**THE REQUEST**:
Render the part of the records that opens with the line containing "Q: Count the tennis balls in this image." and runs through the end as a Markdown table with the columns Row and Line, one numbered row per line, skipping blank lines and leaving out the pictures.

**DATA**:
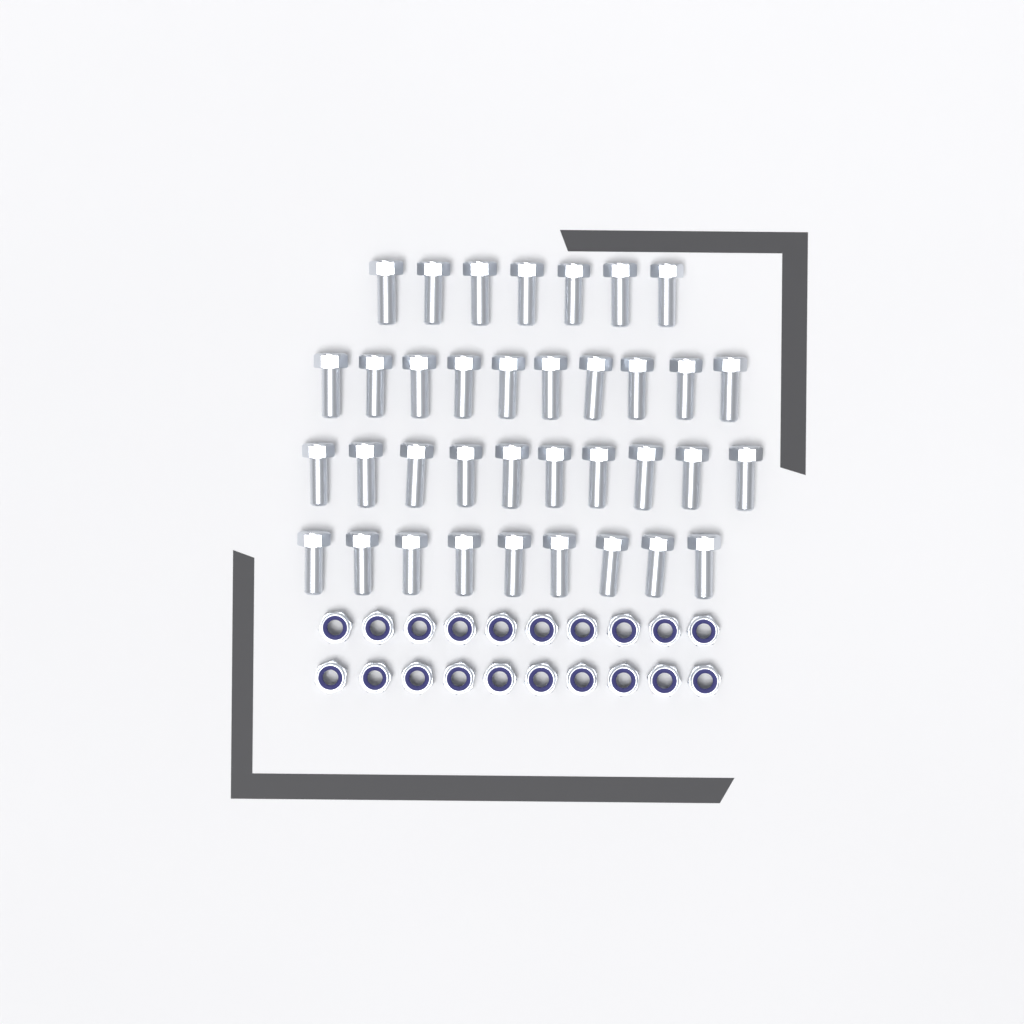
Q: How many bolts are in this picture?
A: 36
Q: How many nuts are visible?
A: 20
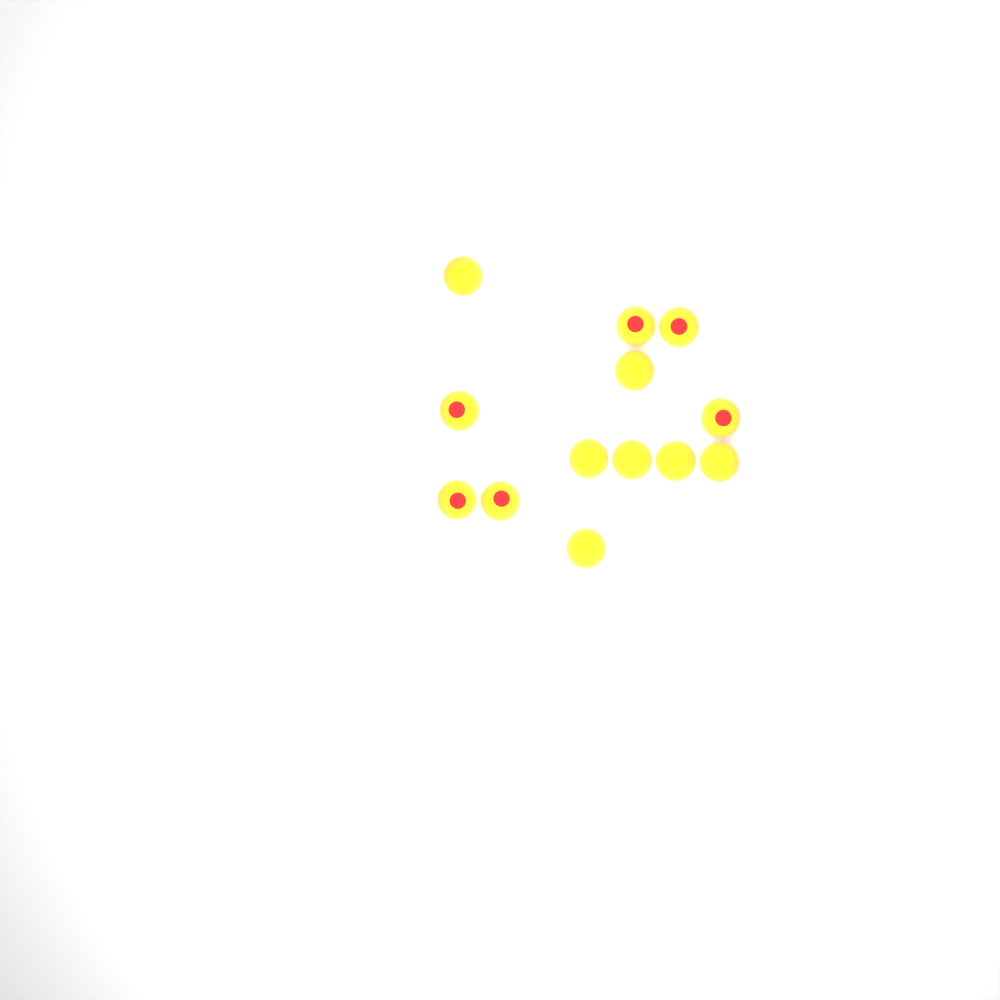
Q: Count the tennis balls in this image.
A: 13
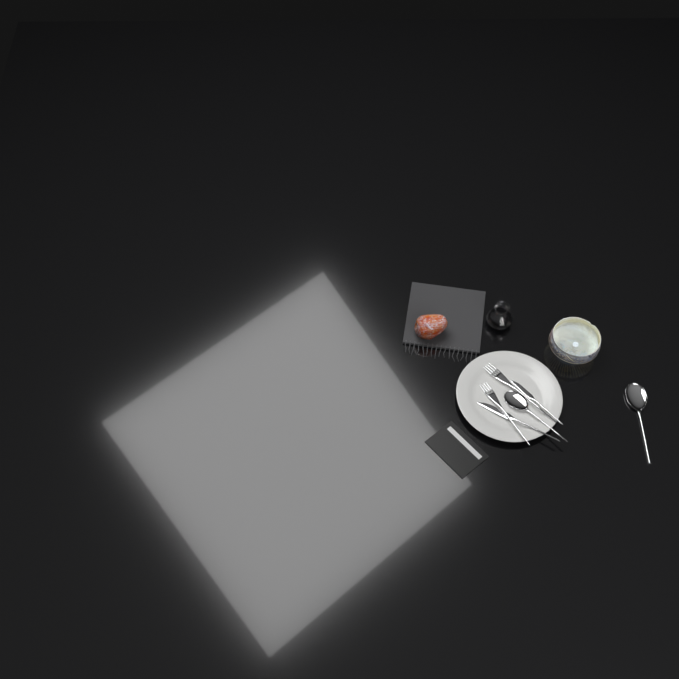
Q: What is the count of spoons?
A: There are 2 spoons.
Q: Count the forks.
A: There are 2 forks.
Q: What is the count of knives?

**ANSWER IN FULL**:
| Row | Line |
|---|---|
| 1 | Q: Count the tennis balls in this image. |
| 2 | A: 13 |
| 3 | Q: What is the count of spoons? |
| 4 | A: There are 2 spoons. |
| 5 | Q: Count the forks. |
| 6 | A: There are 2 forks. |
| 7 | Q: What is the count of knives? |